This article originally appeared at the website of the Economic Policy Institute.
Tonight President Obama will deliver his State of the Union address, which gives him an opportunity to lay out his priorities and set an agenda for the year ahead.
At the Economic Policy Institute (EPI), we have argued that raising wages is the central economic challenge. It is terrific news that the president will address wage stagnation in his speech. After a year of strong job creation but continued stagnant wage growth, many economists and commentators—not to mention the American people—are beginning to focus on wages. Even the new GOP-controlled Congress is paying lip service to the middle class squeeze (but is offering no program to address these challenges). So we are now entering into a great debate about what can be done to raise wages. Ross Eisenbrey and I offered our solutions in a recent interview in The New Republic.
Given congressional obstruction, the president has done his best to address our most pressing economic challenges through executive action:
- He has taken steps to regularize our undocumented workforce, which means that U.S. workers won’t be undercut by easily exploited immigrant labor.
- He strengthened labor standards among federal contractors by raising the minimum wage they must pay to $10.10 an hour, making it illegal for them to punish employees for discussing their wages (i.e., transparency that will erode gender and race discrimination), saying that employers who repeatedly violate labor laws will not win any more federal contracts, and banning forced arbitration (which limits workers’ ability to access the courts to remedy wage theft and discrimination).

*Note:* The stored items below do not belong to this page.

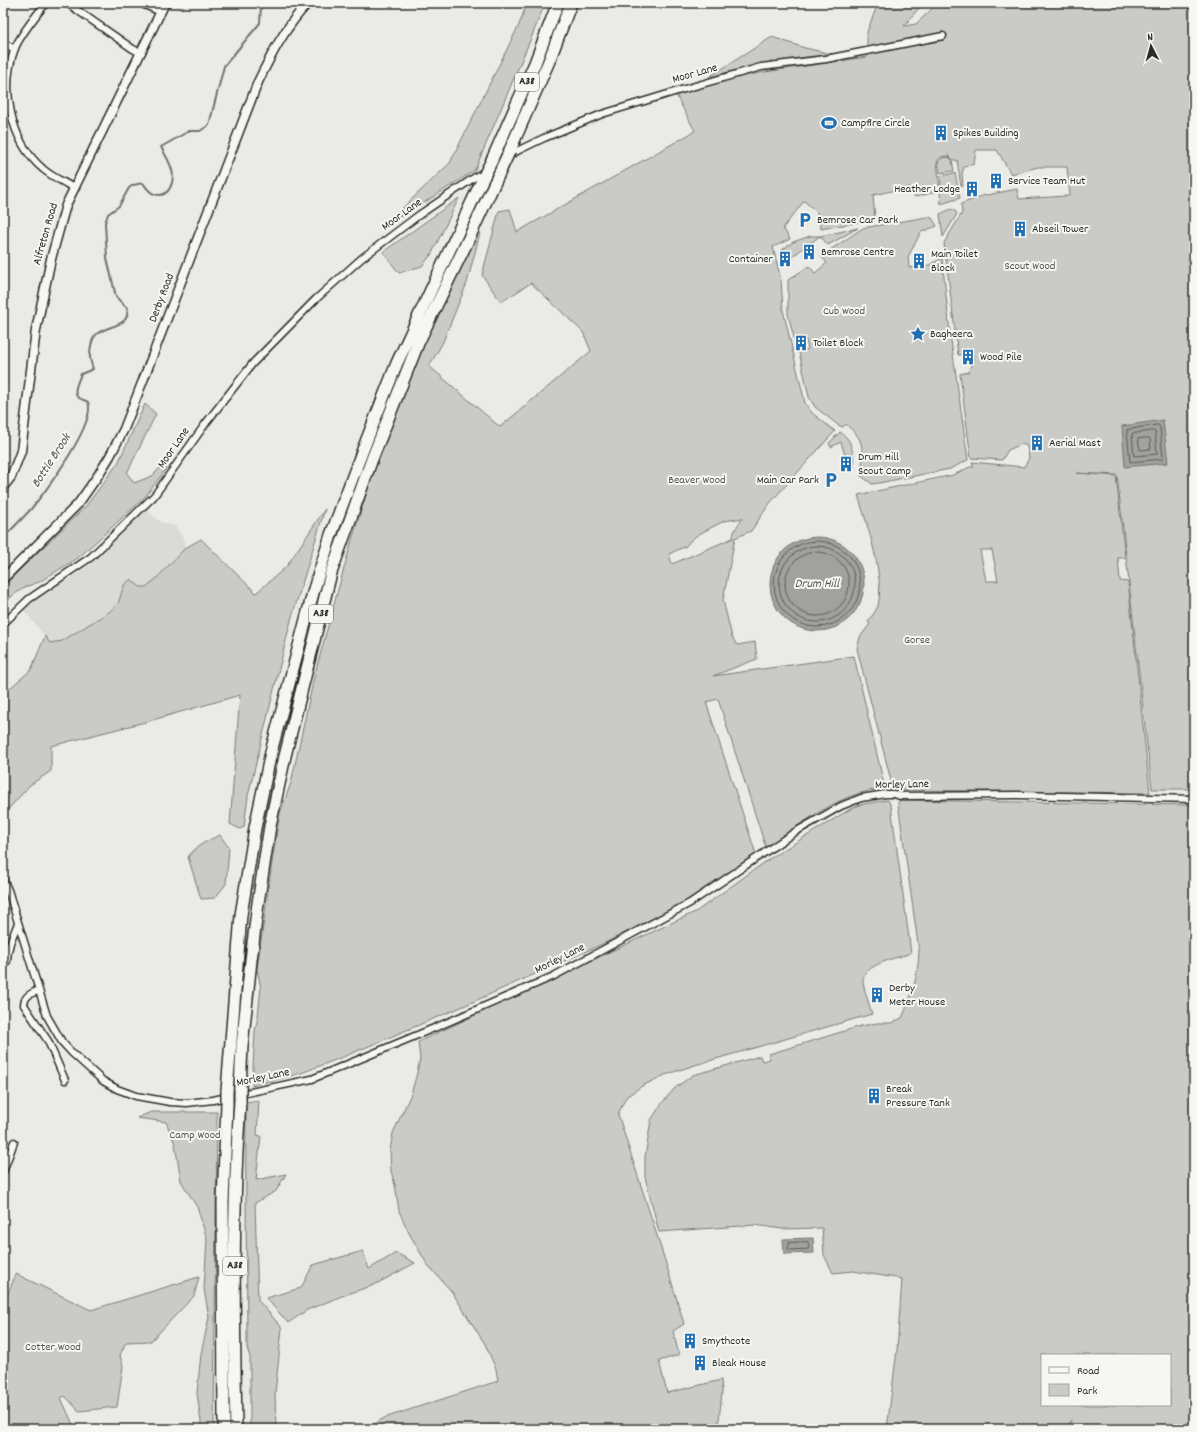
<svg xmlns="http://www.w3.org/2000/svg" width="1197" height="1432" font-family="Dekko,sans-serif">
<style>
.built{fill:#dadad6}
.green{fill:#cacac7;stroke:#7a7a79;fill-rule:evenodd}
.water{fill:#a1a19e;stroke:#727270}
.lines{fill:none;stroke-linecap:round;stroke-linejoin:round}
.shore{stroke:#5a5a59;stroke-width:1}
.stream{stroke:#727270;stroke-width:2}
.street-casing{stroke:#2b2b2b;stroke-width:9}
.secondary-casing{stroke:#2b2b2b;stroke-width:11}
.highway-casing{stroke:#2b2b2b;stroke-width:14}
.street{stroke:#f6f6f2;stroke-width:6}
.secondary{stroke:#f6f6f2;stroke-width:8}
.highway{stroke:#f6f6f2;stroke-width:11}
.highway-bridge-casing{stroke:#2b2b2b;stroke-width:14;stroke-linecap:butt}
.highway-bridge{stroke:#f6f6f2;stroke-width:11}
.labels{text-anchor:middle;dominant-baseline:central;stroke-width:4;stroke-linejoin:round;paint-order:stroke}
.shield{fill:#f6f6f2;stroke:#686867;stroke-width:1}
.shield-label{font-size:11px;font-weight:bold;fill:#2b2b2b}
.street-label{font-size:12px;fill:#2b2b2b;stroke:#f6f6f2}
.poi-label{font-size:12px;fill:#2b2b2b;stroke:#f6f6f2;text-anchor:start}
.park-label{font-size:12px;fill:#535352;stroke:#f6f6f2}
.water-label{font-size:13px;font-style:italic;fill:#545453;stroke:#f6f6f2}
</style>
<rect width="100%" height="100%" fill="#eaeae6"/>
<filter id="ink" filterUnits="userSpaceOnUse"><feTurbulence type="fractalNoise" baseFrequency=".025" numOctaves="2"/><feDisplacementMap in="SourceGraphic" scale="8" xChannelSelector="R" yChannelSelector="G"/><feConvolveMatrix kernelMatrix="1 2 1 2 8 2 1 2 1" color-interpolation-filters="sRGB"/></filter>
<g filter="url(#ink)">
<path class="built" d="M146,510L161,522L175,526L184,540L185,548L156,579L146,587H140L131,580L124,585L118,604L109,612L62,641L50,643L23,609L33,599L52,586L70,578L88,566Z"/>
<path class="green" d="M527,3H545L534,31L475,170L405,215L394,216L450,163L519,25Z
M878,3H923L904,26L916,24L938,3H1194V789H1152L1117,475L1076,473L1116,476L1125,558H1118L1120,581L1128,582L1150,793L896,790L893,788L857,649L860,637L870,624L868,622C871,617 876,611 878,606C885,576 867,525 858,495L953,475L970,467H974L972,462L1024,467L1029,458L1027,446L1022,444L1008,450L1002,460L971,458L960,374L968,372L973,364V354L958,355L944,243L962,213L961,204L982,196L1017,189L1019,199L1067,196L1070,195L1067,167H1038L1011,174L997,150H976L974,164L964,167L962,174L963,186L961,187L957,160H953L949,156L941,157L937,161L940,191L915,197L910,187L873,195L875,219L821,229L817,212L804,201L783,228L790,239L773,247L781,280L783,310L805,403L812,413L835,431L770,503L751,531L735,538L723,600L732,637L737,645L755,642L757,659L713,676L854,656L885,789C842,790 800,825 766,848L718,699L706,702L756,854L696,896L609,941L459,1008L343,1057L301,1073L252,1086L255,1031L258,1016L261,988L257,969L273,856L280,813L291,783L314,677L351,543L379,453L417,357L479,228L480,233L467,283L442,344L429,366L500,427L591,351L583,332L531,283L501,302L482,275L499,211L510,209L517,232L695,131L676,95L722,80L765,72L867,57V32ZM743,518C739,524 733,530 733,538L672,564L669,554L686,546L691,540L699,534L724,521ZM980,550H992L998,581H986Z
M772,37L805,48L832,54C790,58 749,66 709,77Z
M949,157L952,160L954,171L940,173L938,162L942,158Z
M955,173L960,198L941,204L940,192L942,191L940,176Z
M459,198L431,255L422,266L399,273L383,252Z
M951,209L955,211L957,214L943,237L940,214Z
M927,217L932,218L937,226L921,232L908,257L909,268L929,265L942,258L950,333L968,460L950,469L879,483L872,484L860,475C863,464 865,446 857,435C854,431 849,428 846,424L843,427L838,425L815,407L809,397L799,352L808,349L806,340L795,342L788,314V280L809,266L815,273L827,263L821,256L863,228Z
M858,228L828,245L820,236L790,258L786,252L780,256L782,250L793,242L810,236H820Z
M145,404L156,414L127,473L134,483L152,476L163,465L167,468L144,498L78,558L39,582L25,587L12,596L3,606V586L86,506L118,463Z
M840,432C853,440 853,453 854,467L849,468L841,442L831,447L829,443Z
M325,509L291,620L248,796L244,827L240,829L230,824L240,695L149,721L51,746V771L30,785L3,815V694L31,670L45,636L50,643L62,641L109,612L118,604L124,585L131,579L140,587H146L156,579L185,548L201,539L256,593L286,567Z
M888,800L891,806L911,953C898,958 861,964 863,983C865,993 869,1004 872,1014L695,1065L665,1075L642,1086L626,1097L618,1114C640,1184 664,1254 684,1324L673,1331L679,1355L659,1361L667,1393L721,1380L722,1392L718,1429H367L384,1418L498,1381L496,1369L485,1344L452,1292L427,1264L409,1233L399,1211L395,1185L391,1171L390,1150L393,1133L411,1094L417,1073L420,1059L418,1042L697,911L772,857L839,816L852,808L863,804Z
M900,800L1194,805V1429H1068L1071,1420L1067,1429H887L897,1350L902,1279L853,1271L833,1273L824,1255L822,1228L782,1229L755,1225L659,1232L645,1177V1157L651,1120L662,1103L675,1088L693,1075L760,1056L762,1061L770,1059L769,1054L861,1026L877,1023H891L902,1018C912,995 918,977 919,951L898,803ZM1042,1355H1170V1405H1042Z
M220,835L229,848L226,884L215,898L201,899L188,857C197,845 207,841 220,835Z
M259,1100L257,1135L261,1136L256,1180L286,1174L276,1191L255,1203L258,1300L282,1328L275,1393L276,1429H250V1357L247,1348C247,1266 245,1184 246,1102Z
M151,1112H217L214,1429H202L197,1393L201,1354L209,1317L204,1289L207,1239L197,1207L181,1181L175,1144L166,1122L137,1118Z
M363,1251L369,1269L396,1253L415,1263L374,1285L342,1296L307,1310L288,1323L266,1298L301,1288L313,1265Z
M16,1274L91,1310L199,1277L194,1296L151,1341L126,1342L120,1355L123,1366L117,1407L79,1411L65,1396L61,1398L75,1429H3V1305Z"/>
<path class="water" d="M1163,420L1168,463L1125,467L1122,426Z
M770 584a47 47 0 1 1 94 0a47 47 0 1 1-94 0Z
M813,1238L814,1253L784,1254L783,1239Z"/>
<g class="lines">
<path class="shore" d="M1158,425L1160,427L1163,459L1130,462L1127,430Z
M1153,431L1155,432L1157,454L1134,456L1132,434Z
M1148,438L1150,439L1151,449L1140,450L1138,439Z
M774 584a43 43 0 1 1 86 0a43 43 0 1 1-86 0Z
M779 584a38 38 0 1 1 76 0a38 38 0 1 1-76 0Z
M785 584a32 32 0 1 1 64 0a32 32 0 1 1-64 0Z
M808,1242L809,1247L808,1249L790,1250L788,1249L789,1243Z"/>
<path class="stream" d="M3,538C12,529 22,519 31,509C45,492 97,423 88,402C85,400 82,400 79,398C71,393 79,380 81,374L93,369C92,365 89,359 90,354C90,349 92,339 95,336C104,324 131,329 127,308L116,297L107,258L105,223L108,214L119,206L129,188L133,185L143,183C146,187 149,192 154,194C169,199 175,182 172,170C170,162 165,154 161,147L189,131H200L209,125L224,66L260,23L261,3"/>
<defs>
<path id="street" d="M46,3C35,17 22,32 15,48C0,88 10,141 43,169C52,177 64,182 74,188
M67,3L133,49L141,53
M140,3L161,12
M3,43L15,49
M3,624L29,599L91,557L154,496L206,423L253,363L316,299L362,258L419,215L472,179L519,150L544,138L602,114L681,90L761,67L826,59L943,36
M3,879L8,890L47,1016L62,1042L72,1053L103,1081L117,1089L136,1096L170,1102L187,1103L213,1100L312,1079L439,1026L554,976L690,903L795,832L841,806L861,798L886,794H894L900,796L1018,795L1194,799
M7,961C7,947 13,936 18,923
M38,991C31,993 24,996 24,1005L48,1041L65,1080
M3,1172L14,1142"/>
<path id="secondary" d="M3,487L11,477L21,451L36,330L51,259L66,205L165,3
M3,579L78,504L97,477L110,456L124,429L137,396L258,82C272,53 286,26 308,3"/>
<path id="highway" d="M510,150L549,61L571,3
M492,160L535,63L558,3
M240,1089L242,1046L251,960L258,903L270,826L285,756L331,573L372,459L419,341L469,238L502,167
M227,1091L241,915L255,828L271,752L314,589L331,535L362,452L397,363L484,176
M224,1429L223,1202L227,1104
M236,1429C234,1320 232,1211 240,1102"/>
</defs>
<use href="#street" class="street-casing"/>
<use href="#secondary" class="secondary-casing"/>
<use href="#highway" class="highway-casing"/>
<use href="#street" class="street"/>
<use href="#secondary" class="secondary"/>
<use href="#highway" class="highway"/>
<defs>
<path id="highway-bridge" d="M502,167L510,150
M484,176L492,160
M240,1102V1089
M227,1104V1091"/>
</defs>
<use href="#highway-bridge" class="highway-bridge-casing"/>
<use href="#highway-bridge" class="highway-bridge"/>
</g>
</g>
<defs>
<symbol id="stadium-bare" viewBox="-9 -9 18 18"><path d="M0-5a6.5 5 0 1 0 0 10a6.5 5 0 1 0 0-10ZM-3.5-1.8h7v3.6h-7Z" fill="#1f6fb2" stroke="#f6f6f2" stroke-width="2.5" paint-order="stroke"/></symbol>
<symbol id="building-bare" viewBox="-9 -9 18 18"><path d="M-4-6H4V6H1V3H-1V6H-4ZM-2.5-4.3h1.7v1.8h-1.7ZM.8-4.3h1.7v1.8H.8ZM-2.5-1h1.7V.8h-1.7ZM.8-1h1.7V.8H.8Z" fill="#1f6fb2" stroke="#f6f6f2" stroke-width="2.5" paint-order="stroke"/></symbol>
<symbol id="parking-bare" viewBox="-9 -9 18 18"><path d="M-3.5-5.5H1a3.5 3.5 0 0 1 0 7H-1V5.5H-3.5ZM-1-3.4V-.6H.8a1.4 1.4 0 0 0 0-2.8Z" fill="#1f6fb2" stroke="#f6f6f2" stroke-width="2.5" paint-order="stroke"/></symbol>
<symbol id="sight-bare" viewBox="-9 -9 18 18"><path d="M0-6L1.8-2.2L6-1.7L2.9 1.2L3.7 5.4L0 3.3L-3.7 5.4L-2.9 1.2L-6-1.7L-1.8-2.2Z" fill="#1f6fb2" stroke="#f6f6f2" stroke-width="2.5" paint-order="stroke"/></symbol>
</defs>
<g fill-rule="evenodd">
<use href="#stadium-bare" x="818" y="112" width="22" height="22"/>
<use href="#building-bare" x="930" y="122" width="22" height="22"/>
<use href="#building-bare" x="985" y="170" width="22" height="22"/>
<use href="#building-bare" x="961" y="178" width="22" height="22"/>
<use href="#parking-bare" x="794" y="209" width="22" height="22"/>
<use href="#building-bare" x="1009" y="218" width="22" height="22"/>
<use href="#building-bare" x="798" y="241" width="22" height="22"/>
<use href="#building-bare" x="774" y="248" width="22" height="22"/>
<use href="#building-bare" x="908" y="250" width="22" height="22"/>
<use href="#sight-bare" x="907" y="323" width="22" height="22"/>
<use href="#building-bare" x="790" y="332" width="22" height="22"/>
<use href="#building-bare" x="957" y="346" width="22" height="22"/>
<use href="#building-bare" x="1026" y="432" width="22" height="22"/>
<use href="#building-bare" x="835" y="453" width="22" height="22"/>
<use href="#parking-bare" x="820" y="469" width="22" height="22"/>
<use href="#building-bare" x="866" y="984" width="22" height="22"/>
<use href="#building-bare" x="863" y="1085" width="22" height="22"/>
<use href="#building-bare" x="679" y="1330" width="22" height="22"/>
<use href="#building-bare" x="689" y="1352" width="22" height="22"/>
</g>
<g class="labels">
<g class="shield">
<rect x="515" y="73" width="24" height="18" rx="3"/>
<rect x="309" y="605" width="24" height="18" rx="3"/>
<rect x="223" y="1257" width="24" height="18" rx="3"/>
</g>
<g class="shield-label">
<text x="527" y="82">A38</text>
<text x="321" y="614">A38</text>
<text x="235" y="1266">A38</text>
</g>
<g class="street-label">
<text transform="translate(695 74) rotate(-16)">Moor Lane</text>
<text transform="translate(402 215) rotate(-36)">Moor Lane</text>
<text transform="translate(46 234) rotate(-74)">Alfreton Road</text>
<text transform="translate(162 298) rotate(-69)">Derby Road</text>
<text transform="translate(174 448) rotate(-55)">Moor Lane</text>
<text transform="translate(902 785) rotate(-1)">Morley Lane</text>
<text transform="translate(560 959) rotate(-27)">Morley Lane</text>
<text transform="translate(263 1078) rotate(-12)">Morley Lane</text>
</g>
<g class="poi-label">
<text x="841" y="123">Campfire Circle</text>
<text x="953" y="133">Spikes Building</text>
<text x="1008" y="181">Service Team Hut</text>
<text x="960" y="189" text-anchor="end">Heather Lodge</text>
<text x="817" y="220">Bemrose Car Park</text>
<text x="1032" y="229">Abseil Tower</text>
<text x="821" y="252">Bemrose Centre</text>
<text x="931" y="254">Main Toilet<tspan x="931" dy="14">Block</tspan></text>
<text x="773" y="259" text-anchor="end">Container</text>
<text x="930" y="334">Bagheera</text>
<text x="813" y="343">Toilet Block</text>
<text x="980" y="357">Wood Pile</text>
<text x="1049" y="443">Aerial Mast</text>
<text x="858" y="457">Drum Hill<tspan x="858" dy="14">Scout Camp</tspan></text>
<text x="819" y="480" text-anchor="end">Main Car Park</text>
<text x="889" y="988">Derby<tspan x="889" dy="14">Meter House</tspan></text>
<text x="886" y="1089">Break<tspan x="886" dy="14">Pressure Tank</tspan></text>
<text x="702" y="1341">Smythcote</text>
<text x="712" y="1363">Bleak House</text>
</g>
<g class="park-label">
<text x="1030" y="266">Scout Wood</text>
<text x="844" y="311">Cub Wood</text>
<text x="697" y="480">Beaver Wood</text>
<text x="917" y="640">Gorse</text>
<text x="195" y="1135">Camp Wood</text>
<text x="53" y="1347">Cotter Wood</text>
</g>
<g class="water-label">
<text transform="translate(52 461) rotate(-57)">Bottle Brook</text>
<text x="817" y="584">Drum Hill</text>
</g>
</g>
<rect width="1197" height="1432" fill="none" stroke="#f6f6f2" stroke-width="16"/>
<rect x="8" y="8" width="1181" height="1416" fill="none" stroke="#2b2b2b" stroke-width="1.5" filter="url(#ink)"/>
<rect x="1041" y="1354" width="130" height="52" fill="#f6f6f2" stroke="#a5a5a2"/>
<rect x="1049" y="1367" width="20" height="6" fill="#f6f6f2" stroke="#a5a5a2"/>
<text x="1077" y="1374" font-size="12" fill="#2b2b2b">Road</text>
<rect x="1049" y="1384" width="20" height="12" fill="#cacac7" stroke="#a5a5a2"/>
<text x="1077" y="1394" font-size="12" fill="#2b2b2b">Park</text>
<g transform="translate(1151 46) rotate(354)" stroke="#f6f6f2" stroke-width="3" paint-order="stroke">
<path d="M0-3L7 15L0 10L-7 15Z" fill="#2b2b2b"/>
<text y="-6" font-size="11" font-weight="bold" text-anchor="middle" fill="#2b2b2b">N</text>
</g>
</svg>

- He directed the Labor Department to raise the salary threshold under which all workers are guaranteed overtime, which could provide more than six million workers such protections.
I’ve said before that these moves constitute an “Obama wage initiative” that he should get credit for and build on, as there’s more he can do. I hope the president makes a strong case for why Americans need faster wage growth, delineates the package of executive orders and actions already underway that look like the start of a wages initiative, and announces further actions to fuel wage growth.
Here are a few forward-looking items I would like to hear President Obama discuss:
Set the overtime threshold at least $51,000 a year. EPI’s Ross Eisenbrey first recommended that the president raise the threshold under which all workers are guaranteed overtime seven years ago. The Labor Department is finally on the verge of making a change, but it is rumored that they will set the threshold as low as $42,000. This isn’t high enough. If the threshold had kept up with inflation, it would be $51,000; and there’s good evidence that it should be even higher. I hope the president makes a case for why.
Raise the minimum wage to $12.50. Two years ago, the president called for a $9 minimum wage in his State of the Union address. Later that year, he joined congressional Democrats and activists in calling for a $10.10 minimum wage. While Congress has done nothing to raise the wage floor for working Americans, inflation has continued to erode their purchasing power. To keep up with inflation, the minimum wage should be raised to $12.50.
Support collective bargaining. In the past, the president has said, “If I were looking for a good job […] I’d join a union.” He’s right. Unions are the best way to ensure that workers see wage increases and safe workplaces. As union density has declined, so have wages. President Obama should keep up his full-throated endorsement of collective bargaining, which shouldn’t be limited to union audiences.
There also needs to be a recognition that tax breaks for low and middle-income households can serve to support these households but if wages continue to stagnate or fall then we would continuously need to do what cannot be done: continuously expand these tax breaks. Therefore, the ultimately solution to wage stagnation has to be to generate broad-based wage growth.
There are also some things the president shouldn’t say.
The Obama administration has been working to pass trade agreements—namely the Trans-Pacific Partnership and the Transatlantic Trade and Investment Partnership—which will drive up U.S. trade deficits and depress wages for U.S. workers. This stands in opposition to all of the good work the president and his administration have done to boost the living standards of working Americans. President Obama should rethink his stance on trade and Congress should refuse to grant him the “fast-track” authority that he has asked for.
Lastly, there have been discussions recently of corporate tax reform as being one area where the president can work with Republicans in Congress to get something done. But in the past, the GOP has insisted that tax reform be revenue neutral, which defeats the point. We desperately need more revenue for, among other projects, rebuilding our crumbling infrastructure. Revenue-neutral tax reform won’t cut it. It’s bad policy, and shouldn’t be pursued simply for the sake of compromise. In the past, the president has sought some revenue from tax reform for infrastructure, and he should continue to insist on that.
President Obama has much to be proud of, especially considering the vehement congressional opposition he’s encountered at every turn. There is still more he can do—and more he should not do—to address our most pressing economic issue and ensure that Americans feel our nascent recovery in their paychecks.